Exercise objective |
Filter the entries for the word "Profieldrager". Copy each line that has it.

___ Input for this task ___

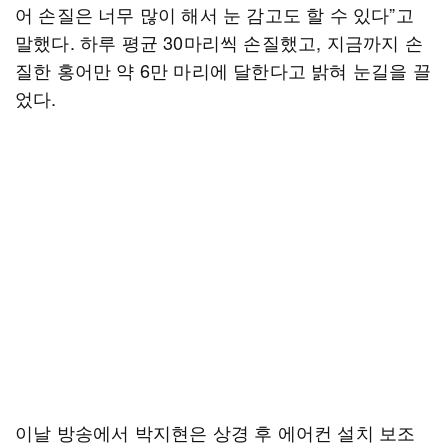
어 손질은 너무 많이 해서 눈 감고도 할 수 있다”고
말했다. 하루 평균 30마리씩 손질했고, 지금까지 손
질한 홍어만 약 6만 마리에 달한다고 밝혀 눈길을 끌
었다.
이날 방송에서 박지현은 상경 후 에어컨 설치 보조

___
___ Input for this task ___

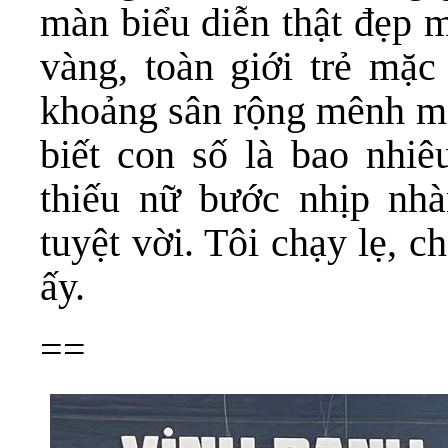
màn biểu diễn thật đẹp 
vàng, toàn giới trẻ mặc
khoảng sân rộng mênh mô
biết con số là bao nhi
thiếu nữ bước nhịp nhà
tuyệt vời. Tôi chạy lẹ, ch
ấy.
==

___
___ Input for this task ___

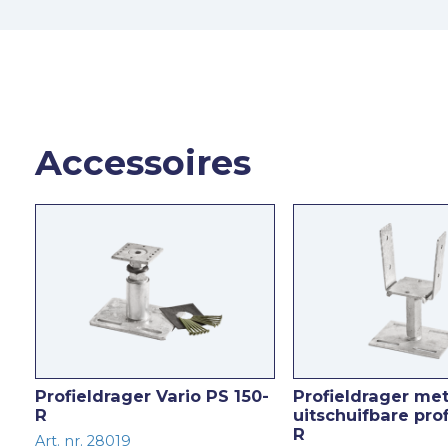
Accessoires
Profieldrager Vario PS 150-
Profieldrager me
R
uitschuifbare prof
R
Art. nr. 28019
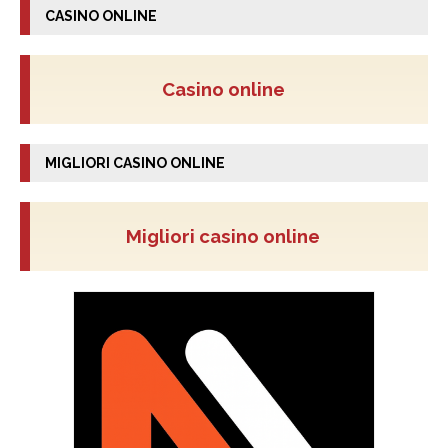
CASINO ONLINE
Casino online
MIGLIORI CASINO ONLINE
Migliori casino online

___

Reply to the task |
Profieldrager Vario PS 150-
Profieldrager me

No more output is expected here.